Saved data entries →
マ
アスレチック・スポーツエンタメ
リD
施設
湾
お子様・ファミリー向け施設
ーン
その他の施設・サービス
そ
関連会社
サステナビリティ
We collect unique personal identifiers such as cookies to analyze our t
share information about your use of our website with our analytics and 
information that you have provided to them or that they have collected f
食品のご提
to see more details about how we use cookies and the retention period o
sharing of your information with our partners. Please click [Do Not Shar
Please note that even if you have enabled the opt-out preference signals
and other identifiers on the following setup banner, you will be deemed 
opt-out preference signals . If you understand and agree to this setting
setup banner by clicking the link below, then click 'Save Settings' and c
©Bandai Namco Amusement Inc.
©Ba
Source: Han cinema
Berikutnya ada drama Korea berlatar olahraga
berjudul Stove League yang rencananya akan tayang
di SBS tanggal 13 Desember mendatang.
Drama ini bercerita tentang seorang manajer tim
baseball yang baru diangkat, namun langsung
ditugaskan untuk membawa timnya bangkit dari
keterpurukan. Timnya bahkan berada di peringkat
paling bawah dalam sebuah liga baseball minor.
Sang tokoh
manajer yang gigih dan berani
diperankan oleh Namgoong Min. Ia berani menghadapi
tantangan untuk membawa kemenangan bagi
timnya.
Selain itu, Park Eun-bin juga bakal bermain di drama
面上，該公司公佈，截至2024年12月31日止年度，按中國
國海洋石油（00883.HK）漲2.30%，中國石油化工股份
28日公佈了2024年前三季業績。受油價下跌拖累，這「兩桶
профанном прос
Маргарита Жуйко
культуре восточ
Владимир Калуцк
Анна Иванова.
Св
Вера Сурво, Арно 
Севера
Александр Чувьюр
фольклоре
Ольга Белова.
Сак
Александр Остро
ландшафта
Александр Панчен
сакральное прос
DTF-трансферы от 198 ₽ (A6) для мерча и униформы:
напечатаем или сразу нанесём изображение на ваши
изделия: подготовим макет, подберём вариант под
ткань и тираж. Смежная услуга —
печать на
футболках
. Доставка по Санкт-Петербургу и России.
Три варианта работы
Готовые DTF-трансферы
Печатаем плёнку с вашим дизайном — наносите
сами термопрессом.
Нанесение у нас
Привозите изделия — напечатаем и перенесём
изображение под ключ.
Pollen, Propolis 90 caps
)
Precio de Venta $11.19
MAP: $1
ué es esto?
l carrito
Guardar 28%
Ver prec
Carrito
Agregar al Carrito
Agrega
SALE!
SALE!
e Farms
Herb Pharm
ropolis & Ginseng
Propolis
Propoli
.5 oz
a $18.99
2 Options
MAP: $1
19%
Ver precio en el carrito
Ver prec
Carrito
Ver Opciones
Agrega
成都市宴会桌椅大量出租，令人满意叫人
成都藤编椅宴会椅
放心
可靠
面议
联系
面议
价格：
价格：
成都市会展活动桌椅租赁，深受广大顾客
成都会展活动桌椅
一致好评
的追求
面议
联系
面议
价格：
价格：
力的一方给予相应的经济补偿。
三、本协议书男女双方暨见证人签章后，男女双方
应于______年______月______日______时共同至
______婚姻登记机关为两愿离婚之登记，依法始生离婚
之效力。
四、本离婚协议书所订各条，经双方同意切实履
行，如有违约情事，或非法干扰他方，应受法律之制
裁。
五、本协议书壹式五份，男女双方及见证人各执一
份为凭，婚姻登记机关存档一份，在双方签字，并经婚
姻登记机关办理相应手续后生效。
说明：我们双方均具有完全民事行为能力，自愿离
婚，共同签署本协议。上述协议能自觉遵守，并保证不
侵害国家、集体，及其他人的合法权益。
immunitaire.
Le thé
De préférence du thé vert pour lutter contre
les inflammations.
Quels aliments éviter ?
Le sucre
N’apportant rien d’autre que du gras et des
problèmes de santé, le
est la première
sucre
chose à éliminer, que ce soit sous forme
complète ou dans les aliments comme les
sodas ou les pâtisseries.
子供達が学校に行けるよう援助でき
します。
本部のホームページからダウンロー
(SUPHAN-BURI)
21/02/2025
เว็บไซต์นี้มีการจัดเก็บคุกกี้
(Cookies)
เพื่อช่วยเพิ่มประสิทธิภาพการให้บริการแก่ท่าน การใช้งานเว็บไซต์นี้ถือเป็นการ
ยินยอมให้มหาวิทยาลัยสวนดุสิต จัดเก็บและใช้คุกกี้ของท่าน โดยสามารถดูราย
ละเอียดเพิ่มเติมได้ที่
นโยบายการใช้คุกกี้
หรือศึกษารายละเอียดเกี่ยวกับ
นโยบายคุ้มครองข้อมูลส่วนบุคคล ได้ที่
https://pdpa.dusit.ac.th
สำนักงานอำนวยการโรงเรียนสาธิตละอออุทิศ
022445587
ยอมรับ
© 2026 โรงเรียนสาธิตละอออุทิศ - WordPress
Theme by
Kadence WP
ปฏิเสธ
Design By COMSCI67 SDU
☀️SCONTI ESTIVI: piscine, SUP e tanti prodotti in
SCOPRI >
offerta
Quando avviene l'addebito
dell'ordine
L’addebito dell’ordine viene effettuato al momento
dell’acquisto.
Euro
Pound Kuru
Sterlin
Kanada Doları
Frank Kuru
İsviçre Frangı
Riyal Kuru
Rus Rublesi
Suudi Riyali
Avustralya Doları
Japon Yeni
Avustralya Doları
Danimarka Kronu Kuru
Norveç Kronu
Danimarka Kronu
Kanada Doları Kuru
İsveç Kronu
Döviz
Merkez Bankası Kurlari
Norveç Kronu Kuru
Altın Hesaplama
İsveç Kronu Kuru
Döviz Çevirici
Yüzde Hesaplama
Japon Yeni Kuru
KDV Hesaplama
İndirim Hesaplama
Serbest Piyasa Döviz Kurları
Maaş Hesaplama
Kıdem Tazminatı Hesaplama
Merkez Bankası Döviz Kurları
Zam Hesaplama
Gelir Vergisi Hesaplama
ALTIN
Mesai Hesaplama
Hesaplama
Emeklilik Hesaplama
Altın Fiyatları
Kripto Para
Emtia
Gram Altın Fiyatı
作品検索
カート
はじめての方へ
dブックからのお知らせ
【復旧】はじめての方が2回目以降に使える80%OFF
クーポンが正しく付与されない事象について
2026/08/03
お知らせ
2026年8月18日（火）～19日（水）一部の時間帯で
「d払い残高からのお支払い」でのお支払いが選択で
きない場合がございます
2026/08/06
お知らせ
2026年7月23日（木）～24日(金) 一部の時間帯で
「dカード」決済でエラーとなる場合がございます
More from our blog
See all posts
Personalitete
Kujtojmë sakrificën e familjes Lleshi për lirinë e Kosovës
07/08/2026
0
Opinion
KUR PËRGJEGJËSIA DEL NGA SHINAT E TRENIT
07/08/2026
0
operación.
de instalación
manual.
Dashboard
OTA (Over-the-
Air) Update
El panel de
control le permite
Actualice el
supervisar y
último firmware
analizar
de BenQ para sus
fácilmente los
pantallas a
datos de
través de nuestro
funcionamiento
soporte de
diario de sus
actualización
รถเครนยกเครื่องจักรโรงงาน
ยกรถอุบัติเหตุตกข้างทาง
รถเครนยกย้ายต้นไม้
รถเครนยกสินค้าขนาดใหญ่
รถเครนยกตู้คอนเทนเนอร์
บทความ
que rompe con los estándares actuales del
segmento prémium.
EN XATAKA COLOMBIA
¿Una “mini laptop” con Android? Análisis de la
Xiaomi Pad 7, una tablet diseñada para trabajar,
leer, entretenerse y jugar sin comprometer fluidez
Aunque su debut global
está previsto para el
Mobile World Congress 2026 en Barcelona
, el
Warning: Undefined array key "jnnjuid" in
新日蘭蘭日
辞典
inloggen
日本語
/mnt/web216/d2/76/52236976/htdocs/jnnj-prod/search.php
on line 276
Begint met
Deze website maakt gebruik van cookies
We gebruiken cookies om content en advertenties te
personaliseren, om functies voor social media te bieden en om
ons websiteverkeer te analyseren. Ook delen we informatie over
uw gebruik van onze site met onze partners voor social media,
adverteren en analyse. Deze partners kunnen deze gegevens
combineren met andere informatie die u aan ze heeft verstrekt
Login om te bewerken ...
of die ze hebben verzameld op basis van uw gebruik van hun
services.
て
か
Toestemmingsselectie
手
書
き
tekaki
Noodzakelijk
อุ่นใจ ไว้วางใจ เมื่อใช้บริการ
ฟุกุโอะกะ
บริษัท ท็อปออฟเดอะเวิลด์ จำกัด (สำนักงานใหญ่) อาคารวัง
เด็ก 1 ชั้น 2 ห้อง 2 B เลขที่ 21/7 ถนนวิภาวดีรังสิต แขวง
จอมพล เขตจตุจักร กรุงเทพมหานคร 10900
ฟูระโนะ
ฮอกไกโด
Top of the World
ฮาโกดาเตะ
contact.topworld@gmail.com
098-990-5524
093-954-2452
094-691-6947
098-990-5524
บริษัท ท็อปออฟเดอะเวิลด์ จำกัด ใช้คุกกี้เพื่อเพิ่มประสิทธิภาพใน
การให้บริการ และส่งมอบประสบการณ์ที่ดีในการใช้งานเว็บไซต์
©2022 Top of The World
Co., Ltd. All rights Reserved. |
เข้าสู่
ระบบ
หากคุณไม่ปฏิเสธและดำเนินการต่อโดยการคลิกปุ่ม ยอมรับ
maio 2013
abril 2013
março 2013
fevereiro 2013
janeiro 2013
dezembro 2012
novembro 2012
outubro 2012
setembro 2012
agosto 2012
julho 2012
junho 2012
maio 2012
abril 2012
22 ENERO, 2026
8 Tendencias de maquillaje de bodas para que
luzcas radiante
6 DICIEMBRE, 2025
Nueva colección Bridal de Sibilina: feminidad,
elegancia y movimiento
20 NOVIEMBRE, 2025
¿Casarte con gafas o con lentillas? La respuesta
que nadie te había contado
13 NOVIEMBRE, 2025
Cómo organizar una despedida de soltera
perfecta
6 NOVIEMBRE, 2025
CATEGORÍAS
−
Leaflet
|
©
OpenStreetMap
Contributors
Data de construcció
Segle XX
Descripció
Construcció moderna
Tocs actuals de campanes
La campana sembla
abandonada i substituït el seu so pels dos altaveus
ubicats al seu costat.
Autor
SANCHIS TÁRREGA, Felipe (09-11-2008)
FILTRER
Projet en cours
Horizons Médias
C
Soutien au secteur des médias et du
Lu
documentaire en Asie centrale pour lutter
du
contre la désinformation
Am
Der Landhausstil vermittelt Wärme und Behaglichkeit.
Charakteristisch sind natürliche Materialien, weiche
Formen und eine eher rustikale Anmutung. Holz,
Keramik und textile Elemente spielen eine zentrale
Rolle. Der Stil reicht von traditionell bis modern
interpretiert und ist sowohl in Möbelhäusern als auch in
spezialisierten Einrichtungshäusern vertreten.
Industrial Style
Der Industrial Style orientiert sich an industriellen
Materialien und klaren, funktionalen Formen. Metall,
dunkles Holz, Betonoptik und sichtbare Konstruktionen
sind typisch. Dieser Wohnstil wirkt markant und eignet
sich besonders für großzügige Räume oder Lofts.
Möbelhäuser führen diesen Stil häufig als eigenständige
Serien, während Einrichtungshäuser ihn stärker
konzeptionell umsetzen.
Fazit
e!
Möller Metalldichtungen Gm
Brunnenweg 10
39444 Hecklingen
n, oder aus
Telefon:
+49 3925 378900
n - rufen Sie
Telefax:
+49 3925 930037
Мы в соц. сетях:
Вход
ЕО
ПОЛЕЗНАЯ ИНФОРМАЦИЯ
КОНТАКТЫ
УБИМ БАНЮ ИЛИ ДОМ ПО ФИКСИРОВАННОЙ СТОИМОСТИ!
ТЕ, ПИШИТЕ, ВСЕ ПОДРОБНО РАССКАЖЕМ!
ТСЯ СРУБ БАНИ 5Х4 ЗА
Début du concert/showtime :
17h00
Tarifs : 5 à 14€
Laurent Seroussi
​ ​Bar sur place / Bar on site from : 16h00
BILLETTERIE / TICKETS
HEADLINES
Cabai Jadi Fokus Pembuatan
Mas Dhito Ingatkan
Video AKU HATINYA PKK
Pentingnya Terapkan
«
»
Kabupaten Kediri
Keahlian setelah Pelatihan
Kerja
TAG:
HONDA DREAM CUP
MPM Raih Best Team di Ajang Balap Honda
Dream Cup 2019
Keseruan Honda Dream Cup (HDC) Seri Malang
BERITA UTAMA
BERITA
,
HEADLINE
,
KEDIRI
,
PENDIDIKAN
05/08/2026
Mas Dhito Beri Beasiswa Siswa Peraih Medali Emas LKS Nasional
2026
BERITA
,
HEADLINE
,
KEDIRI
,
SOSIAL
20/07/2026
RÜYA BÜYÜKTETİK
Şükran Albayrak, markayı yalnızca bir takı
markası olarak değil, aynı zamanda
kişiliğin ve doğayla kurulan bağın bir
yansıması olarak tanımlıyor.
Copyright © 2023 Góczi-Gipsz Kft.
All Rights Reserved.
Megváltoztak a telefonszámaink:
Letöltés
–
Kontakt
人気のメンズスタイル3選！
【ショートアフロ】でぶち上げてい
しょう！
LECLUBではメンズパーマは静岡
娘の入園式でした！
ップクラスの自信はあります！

Prompt →
Take the lines from the top of the data through the one that contains "Please note that" and copy them exactly, leaving out every line after it.

Result of this task →
マ
アスレチック・スポーツエンタメ
リD
施設
湾
お子様・ファミリー向け施設
ーン
その他の施設・サービス
そ
関連会社
サステナビリティ
We collect unique personal identifiers such as cookies to analyze our t
share information about your use of our website with our analytics and 
information that you have provided to them or that they have collected f
食品のご提
to see more details about how we use cookies and the retention period o
sharing of your information with our partners. Please click [Do Not Shar
Please note that even if you have enabled the opt-out preference signals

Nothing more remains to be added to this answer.